What is expected » Would you return, word for word, the lines of the data below from the line with "lesser extent, aileron." through the line with "on your game.", and no others?

Exercise materials »

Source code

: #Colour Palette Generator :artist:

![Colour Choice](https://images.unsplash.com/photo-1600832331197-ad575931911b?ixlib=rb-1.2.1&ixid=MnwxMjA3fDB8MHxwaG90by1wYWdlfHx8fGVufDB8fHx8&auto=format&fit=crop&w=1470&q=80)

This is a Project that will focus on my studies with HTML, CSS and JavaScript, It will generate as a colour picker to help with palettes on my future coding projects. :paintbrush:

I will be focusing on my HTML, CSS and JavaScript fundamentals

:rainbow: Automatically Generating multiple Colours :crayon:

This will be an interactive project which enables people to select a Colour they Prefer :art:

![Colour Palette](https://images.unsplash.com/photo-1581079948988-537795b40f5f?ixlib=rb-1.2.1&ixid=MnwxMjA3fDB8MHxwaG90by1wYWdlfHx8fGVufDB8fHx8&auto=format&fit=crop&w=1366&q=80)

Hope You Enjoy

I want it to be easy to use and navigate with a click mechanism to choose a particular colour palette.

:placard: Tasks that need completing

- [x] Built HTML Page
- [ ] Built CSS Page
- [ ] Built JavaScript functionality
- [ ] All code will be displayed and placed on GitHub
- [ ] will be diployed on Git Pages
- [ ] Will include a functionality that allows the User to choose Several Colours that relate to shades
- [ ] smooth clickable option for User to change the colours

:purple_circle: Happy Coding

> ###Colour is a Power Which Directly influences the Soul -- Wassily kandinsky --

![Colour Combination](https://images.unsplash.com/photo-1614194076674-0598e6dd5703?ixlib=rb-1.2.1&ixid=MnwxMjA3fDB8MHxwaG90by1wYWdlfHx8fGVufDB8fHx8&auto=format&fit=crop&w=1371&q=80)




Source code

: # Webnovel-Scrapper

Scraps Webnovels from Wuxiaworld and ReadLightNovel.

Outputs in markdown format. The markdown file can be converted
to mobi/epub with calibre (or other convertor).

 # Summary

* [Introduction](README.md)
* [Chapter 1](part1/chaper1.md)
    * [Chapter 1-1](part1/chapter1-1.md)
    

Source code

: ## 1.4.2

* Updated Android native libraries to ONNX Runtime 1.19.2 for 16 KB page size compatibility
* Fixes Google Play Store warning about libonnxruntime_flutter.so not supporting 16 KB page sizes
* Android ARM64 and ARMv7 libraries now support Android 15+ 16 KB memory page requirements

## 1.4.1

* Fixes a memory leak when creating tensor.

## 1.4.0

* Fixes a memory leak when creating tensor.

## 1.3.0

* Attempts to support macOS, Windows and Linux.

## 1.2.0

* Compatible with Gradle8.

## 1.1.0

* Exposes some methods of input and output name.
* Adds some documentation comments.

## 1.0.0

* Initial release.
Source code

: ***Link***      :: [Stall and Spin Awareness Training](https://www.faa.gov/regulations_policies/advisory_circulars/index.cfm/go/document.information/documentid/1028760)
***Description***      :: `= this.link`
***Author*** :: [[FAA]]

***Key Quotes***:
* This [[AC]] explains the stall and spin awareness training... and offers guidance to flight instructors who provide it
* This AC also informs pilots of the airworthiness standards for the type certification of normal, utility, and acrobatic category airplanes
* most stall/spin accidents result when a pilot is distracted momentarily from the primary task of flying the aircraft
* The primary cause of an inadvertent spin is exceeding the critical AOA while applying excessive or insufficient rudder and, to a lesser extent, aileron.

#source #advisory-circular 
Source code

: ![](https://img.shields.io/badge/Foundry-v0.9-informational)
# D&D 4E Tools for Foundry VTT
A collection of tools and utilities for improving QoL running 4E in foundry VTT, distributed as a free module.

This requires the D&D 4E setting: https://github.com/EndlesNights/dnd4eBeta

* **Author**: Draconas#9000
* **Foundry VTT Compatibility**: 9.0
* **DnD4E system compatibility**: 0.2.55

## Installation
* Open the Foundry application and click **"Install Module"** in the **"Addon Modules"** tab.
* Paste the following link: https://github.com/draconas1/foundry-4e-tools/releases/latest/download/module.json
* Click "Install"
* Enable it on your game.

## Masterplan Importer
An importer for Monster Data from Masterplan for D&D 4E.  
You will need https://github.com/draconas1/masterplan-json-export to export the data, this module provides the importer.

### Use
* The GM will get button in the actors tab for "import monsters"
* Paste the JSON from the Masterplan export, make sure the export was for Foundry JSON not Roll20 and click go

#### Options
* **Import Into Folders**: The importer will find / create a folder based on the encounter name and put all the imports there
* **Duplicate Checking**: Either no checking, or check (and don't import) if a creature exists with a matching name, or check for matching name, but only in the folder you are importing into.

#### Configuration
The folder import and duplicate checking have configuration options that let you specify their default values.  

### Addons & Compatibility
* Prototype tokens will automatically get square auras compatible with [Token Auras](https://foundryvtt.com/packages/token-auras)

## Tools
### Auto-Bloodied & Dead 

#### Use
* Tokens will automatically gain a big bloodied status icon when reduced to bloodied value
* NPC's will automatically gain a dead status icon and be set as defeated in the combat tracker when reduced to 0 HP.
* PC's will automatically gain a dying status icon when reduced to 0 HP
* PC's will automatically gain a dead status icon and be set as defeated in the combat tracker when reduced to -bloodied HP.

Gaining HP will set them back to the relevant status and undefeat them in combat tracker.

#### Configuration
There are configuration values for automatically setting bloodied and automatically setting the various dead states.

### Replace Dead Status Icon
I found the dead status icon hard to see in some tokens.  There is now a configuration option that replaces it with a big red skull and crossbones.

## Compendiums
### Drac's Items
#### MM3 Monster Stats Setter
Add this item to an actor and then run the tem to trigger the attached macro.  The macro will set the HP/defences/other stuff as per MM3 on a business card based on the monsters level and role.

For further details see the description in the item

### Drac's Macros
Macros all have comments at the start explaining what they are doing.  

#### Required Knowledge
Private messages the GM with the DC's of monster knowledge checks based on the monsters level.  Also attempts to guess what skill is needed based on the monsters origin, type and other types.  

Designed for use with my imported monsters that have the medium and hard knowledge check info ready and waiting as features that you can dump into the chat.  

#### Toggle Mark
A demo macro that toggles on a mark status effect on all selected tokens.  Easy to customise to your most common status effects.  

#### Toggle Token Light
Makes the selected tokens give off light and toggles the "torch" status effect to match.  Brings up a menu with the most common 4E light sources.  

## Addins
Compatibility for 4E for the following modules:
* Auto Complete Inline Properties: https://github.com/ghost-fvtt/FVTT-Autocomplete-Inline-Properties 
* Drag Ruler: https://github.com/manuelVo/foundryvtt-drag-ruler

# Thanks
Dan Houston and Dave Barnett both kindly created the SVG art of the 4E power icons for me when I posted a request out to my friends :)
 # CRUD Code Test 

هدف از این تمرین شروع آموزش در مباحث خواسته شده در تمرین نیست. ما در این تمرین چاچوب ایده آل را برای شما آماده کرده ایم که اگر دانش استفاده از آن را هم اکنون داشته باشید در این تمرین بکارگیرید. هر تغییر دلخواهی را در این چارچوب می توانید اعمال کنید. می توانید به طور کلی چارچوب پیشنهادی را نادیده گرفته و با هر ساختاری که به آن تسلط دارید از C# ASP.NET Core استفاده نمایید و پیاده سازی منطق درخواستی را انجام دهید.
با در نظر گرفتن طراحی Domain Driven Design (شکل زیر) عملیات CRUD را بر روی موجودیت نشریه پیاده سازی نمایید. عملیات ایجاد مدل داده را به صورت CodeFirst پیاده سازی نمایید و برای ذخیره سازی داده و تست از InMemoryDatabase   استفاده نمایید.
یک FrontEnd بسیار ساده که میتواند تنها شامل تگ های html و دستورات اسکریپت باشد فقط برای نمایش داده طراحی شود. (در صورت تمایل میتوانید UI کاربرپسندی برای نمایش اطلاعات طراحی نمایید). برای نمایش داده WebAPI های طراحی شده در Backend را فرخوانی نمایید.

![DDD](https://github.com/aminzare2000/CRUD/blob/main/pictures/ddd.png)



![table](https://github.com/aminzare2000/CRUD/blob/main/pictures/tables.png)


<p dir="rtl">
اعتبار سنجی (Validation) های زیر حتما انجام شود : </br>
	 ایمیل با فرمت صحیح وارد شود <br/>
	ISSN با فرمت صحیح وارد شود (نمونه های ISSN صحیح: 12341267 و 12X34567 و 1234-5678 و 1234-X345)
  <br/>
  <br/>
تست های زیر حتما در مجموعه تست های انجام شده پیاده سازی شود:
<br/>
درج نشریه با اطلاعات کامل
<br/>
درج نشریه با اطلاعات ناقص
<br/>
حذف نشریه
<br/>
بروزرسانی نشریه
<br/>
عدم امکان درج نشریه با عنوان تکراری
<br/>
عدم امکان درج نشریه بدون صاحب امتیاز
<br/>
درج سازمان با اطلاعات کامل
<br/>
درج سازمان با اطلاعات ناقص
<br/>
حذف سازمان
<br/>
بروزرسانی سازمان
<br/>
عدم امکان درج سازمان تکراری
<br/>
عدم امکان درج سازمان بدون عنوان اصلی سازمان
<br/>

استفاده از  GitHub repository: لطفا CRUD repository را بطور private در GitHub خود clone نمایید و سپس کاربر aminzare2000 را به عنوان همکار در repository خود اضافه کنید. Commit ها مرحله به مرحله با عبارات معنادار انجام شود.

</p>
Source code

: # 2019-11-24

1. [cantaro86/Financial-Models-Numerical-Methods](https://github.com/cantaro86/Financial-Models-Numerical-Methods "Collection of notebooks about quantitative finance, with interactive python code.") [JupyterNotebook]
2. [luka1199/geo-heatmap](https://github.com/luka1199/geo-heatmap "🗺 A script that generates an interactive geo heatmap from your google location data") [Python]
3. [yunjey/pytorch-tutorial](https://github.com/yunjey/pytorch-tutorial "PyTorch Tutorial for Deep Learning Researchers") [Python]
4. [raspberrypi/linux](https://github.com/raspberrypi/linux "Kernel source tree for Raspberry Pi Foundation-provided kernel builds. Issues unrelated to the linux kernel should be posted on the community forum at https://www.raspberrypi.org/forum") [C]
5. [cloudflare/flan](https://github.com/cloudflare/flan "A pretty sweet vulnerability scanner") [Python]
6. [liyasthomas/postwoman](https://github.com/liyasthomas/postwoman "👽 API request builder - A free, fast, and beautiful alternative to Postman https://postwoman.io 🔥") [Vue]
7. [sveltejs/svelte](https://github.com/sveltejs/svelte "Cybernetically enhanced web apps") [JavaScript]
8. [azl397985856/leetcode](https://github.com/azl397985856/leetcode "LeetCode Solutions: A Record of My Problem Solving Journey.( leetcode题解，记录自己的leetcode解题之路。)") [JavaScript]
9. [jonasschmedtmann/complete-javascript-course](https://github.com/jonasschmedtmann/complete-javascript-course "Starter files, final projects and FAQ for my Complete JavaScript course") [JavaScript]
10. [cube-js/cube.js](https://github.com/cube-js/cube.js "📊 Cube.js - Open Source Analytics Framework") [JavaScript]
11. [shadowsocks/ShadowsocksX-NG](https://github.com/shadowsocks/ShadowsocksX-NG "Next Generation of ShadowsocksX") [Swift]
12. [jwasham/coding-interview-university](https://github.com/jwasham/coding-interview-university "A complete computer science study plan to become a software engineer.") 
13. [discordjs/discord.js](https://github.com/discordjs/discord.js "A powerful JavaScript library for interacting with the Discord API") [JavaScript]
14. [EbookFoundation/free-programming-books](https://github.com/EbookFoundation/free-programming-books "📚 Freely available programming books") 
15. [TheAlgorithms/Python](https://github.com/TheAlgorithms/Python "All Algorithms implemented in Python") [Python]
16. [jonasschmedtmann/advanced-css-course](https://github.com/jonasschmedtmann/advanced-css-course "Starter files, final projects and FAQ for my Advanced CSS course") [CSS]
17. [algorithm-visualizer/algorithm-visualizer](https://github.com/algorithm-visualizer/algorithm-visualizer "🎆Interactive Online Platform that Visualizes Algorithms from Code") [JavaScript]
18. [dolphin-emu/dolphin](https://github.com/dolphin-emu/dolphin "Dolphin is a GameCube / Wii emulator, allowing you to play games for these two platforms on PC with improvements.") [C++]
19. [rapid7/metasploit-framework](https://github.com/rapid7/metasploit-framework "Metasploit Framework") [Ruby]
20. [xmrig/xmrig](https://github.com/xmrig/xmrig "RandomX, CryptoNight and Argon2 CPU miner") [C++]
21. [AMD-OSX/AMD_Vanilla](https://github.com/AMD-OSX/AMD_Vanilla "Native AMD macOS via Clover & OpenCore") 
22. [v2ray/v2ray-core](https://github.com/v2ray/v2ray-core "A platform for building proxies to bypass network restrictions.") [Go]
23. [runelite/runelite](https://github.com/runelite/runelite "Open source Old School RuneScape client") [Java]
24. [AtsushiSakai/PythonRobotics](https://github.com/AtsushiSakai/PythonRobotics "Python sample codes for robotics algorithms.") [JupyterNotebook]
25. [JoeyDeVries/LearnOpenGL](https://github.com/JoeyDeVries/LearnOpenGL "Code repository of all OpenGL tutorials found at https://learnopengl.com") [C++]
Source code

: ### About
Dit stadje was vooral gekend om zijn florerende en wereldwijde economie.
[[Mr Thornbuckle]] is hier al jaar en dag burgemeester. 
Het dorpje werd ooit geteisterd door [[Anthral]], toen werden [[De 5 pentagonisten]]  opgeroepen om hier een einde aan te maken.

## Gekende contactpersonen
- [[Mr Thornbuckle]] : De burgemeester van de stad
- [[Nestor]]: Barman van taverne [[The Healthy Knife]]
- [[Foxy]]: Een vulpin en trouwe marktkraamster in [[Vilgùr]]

Solution below »
* The primary cause of an inadvertent spin is exceeding the critical AOA while applying excessive or insufficient rudder and, to a lesser extent, aileron.

#source #advisory-circular 
Source code

: ![](https://img.shields.io/badge/Foundry-v0.9-informational)
# D&D 4E Tools for Foundry VTT
A collection of tools and utilities for improving QoL running 4E in foundry VTT, distributed as a free module.

This requires the D&D 4E setting: https://github.com/EndlesNights/dnd4eBeta

* **Author**: Draconas#9000
* **Foundry VTT Compatibility**: 9.0
* **DnD4E system compatibility**: 0.2.55

## Installation
* Open the Foundry application and click **"Install Module"** in the **"Addon Modules"** tab.
* Paste the following link: https://github.com/draconas1/foundry-4e-tools/releases/latest/download/module.json
* Click "Install"
* Enable it on your game.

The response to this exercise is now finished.